#### [EXERCISE 1]
In the passage on FORLs, how might a cat's diet contribute to root resorption? Explain in one to three sentences.
#### [EXERCISE 2]
According to the passage on FORLs, which tooth is most commonly affected?
#### [EXERCISE 3]
Resume the passage on FORLs after its final sentence.

#### [EXCERPT]
===============
Clinical signs of FORLs are often minimal since the discomfort can be minor. However, there may be subtle signs of discomfort while chewing, as well as anorexia, dehydration, weight loss, and tooth fracture. The lower third premolar is the most commonly affected tooth.

==Cause==
There are two types of FORL. "Type 1" lesions are focal defects often caused by local inflammation. "Type 2" lesions are characterized by a generalized loss of root radiopacity on a dental radiograph. The definitive cause of type 2 FORLs is unknown, but histologically destruction of the cementum and other mineralized tissue of the tooth root by odontoclasts is seen. It occurs secondary to the loss of the protective covering of the root (the periodontal ligaments) and possibly to a stimulus such as periodontal disease and the release of cytokines, leading to odontoclast migration. However, FORLs can develop in the absence of inflammation. The natural inhibition to root resorption provided by the lining of the root may be altered by increased amounts of Vitamin D, in cats supplied by their diet.
===============
#### [INPUT DATA]
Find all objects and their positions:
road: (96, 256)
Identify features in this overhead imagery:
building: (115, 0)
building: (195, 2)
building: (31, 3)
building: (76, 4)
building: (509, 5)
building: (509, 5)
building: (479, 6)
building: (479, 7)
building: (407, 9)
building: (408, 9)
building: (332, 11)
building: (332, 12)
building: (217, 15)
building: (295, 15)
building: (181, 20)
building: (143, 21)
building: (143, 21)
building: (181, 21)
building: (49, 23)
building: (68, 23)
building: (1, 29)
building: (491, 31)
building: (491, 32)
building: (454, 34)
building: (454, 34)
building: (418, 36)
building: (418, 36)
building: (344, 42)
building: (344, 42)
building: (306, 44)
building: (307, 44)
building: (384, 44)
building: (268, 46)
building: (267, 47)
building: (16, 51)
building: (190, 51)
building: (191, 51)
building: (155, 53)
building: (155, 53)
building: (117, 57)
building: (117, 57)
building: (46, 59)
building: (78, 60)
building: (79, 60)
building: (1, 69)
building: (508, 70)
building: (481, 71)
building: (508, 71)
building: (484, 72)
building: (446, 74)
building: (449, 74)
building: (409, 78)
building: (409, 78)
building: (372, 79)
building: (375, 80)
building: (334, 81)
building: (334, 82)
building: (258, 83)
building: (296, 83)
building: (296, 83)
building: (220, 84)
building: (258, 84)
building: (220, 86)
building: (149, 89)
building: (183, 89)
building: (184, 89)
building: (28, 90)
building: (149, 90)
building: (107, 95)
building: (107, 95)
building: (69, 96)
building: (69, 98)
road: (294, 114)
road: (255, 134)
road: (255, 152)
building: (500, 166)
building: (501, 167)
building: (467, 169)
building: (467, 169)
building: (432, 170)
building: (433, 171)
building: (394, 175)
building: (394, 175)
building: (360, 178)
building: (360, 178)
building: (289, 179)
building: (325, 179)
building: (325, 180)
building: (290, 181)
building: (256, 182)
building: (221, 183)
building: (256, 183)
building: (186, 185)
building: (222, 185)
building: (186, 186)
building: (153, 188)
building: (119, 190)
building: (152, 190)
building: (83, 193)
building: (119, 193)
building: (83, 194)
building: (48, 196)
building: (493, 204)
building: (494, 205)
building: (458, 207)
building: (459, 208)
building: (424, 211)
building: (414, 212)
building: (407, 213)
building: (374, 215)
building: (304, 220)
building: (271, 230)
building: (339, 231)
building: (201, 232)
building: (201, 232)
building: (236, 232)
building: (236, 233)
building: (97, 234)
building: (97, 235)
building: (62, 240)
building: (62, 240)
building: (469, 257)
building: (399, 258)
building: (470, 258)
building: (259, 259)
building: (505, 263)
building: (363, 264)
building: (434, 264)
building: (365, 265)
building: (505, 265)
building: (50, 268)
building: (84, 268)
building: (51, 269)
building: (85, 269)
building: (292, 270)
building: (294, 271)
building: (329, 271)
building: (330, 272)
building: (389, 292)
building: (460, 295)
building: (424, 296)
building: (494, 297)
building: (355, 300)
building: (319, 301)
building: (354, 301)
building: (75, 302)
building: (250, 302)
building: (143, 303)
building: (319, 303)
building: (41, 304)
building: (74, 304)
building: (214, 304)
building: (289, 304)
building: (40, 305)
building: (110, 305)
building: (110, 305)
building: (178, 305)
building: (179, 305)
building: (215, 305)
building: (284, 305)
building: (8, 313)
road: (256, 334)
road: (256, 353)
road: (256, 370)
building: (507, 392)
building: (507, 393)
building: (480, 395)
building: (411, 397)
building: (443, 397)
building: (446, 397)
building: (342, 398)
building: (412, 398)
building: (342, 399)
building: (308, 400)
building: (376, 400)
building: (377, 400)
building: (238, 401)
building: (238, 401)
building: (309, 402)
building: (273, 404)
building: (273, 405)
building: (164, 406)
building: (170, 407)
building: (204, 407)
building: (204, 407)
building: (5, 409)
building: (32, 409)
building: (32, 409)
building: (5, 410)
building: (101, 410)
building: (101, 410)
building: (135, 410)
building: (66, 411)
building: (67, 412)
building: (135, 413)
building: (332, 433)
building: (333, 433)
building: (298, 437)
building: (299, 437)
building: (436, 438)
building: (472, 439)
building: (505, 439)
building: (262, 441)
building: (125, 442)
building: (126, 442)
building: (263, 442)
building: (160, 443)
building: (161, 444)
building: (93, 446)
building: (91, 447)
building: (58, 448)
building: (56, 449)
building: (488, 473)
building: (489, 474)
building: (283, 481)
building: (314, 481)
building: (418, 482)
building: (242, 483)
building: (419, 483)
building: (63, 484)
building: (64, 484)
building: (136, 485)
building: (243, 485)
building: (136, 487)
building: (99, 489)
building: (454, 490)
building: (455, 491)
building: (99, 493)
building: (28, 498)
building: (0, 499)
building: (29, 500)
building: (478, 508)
===============
#### [WRITTEN RESPONSE 1]
The lining of the root naturally inhibits root resorption. Increased amounts of Vitamin D may alter that inhibition, and in cats this Vitamin D is supplied by their diet.

#### [WRITTEN RESPONSE 2]
The lower third premolar.

#### [WRITTEN RESPONSE 3]
===Risk factors===
Certain breeds are overrepresented, namely: Persian, Scottish Fold, Abyssinian, Siamese, and Russian Blue. Other risk factors include: cats that do not chew their food, being fed human leftovers/food, older age, female sex, tap water, raw liver, lack of calcium, and cats without outdoor access.
==Treatment==
Treatment for FORLs is limited to tooth extraction because the lesion is progressive. Amputation of the tooth crown without root removal has also been advocated in cases demonstrated on a radiograph to be type 2 resorption without associated periodontal or endodontic disease because the roots are being replaced by bone. However, X-rays are recommended prior to this treatment to document root resorption and lack of the periodontal ligament.

Tooth restoration is not recommended because resorption of the tooth will continue underneath the restoration. Use of alendronate has been studied to decrease progression of existing lesions.

==Differential diagnosis: dental caries==
True dental caries are uncommon among companion animals. Although it has not been accurately documented in cats, the incidence of caries in dogs has been estimated at 5%. The term feline cavities is commonly used to refer to FORLs; however, saccharolytic acid-producing bacteria are not involved in this condition.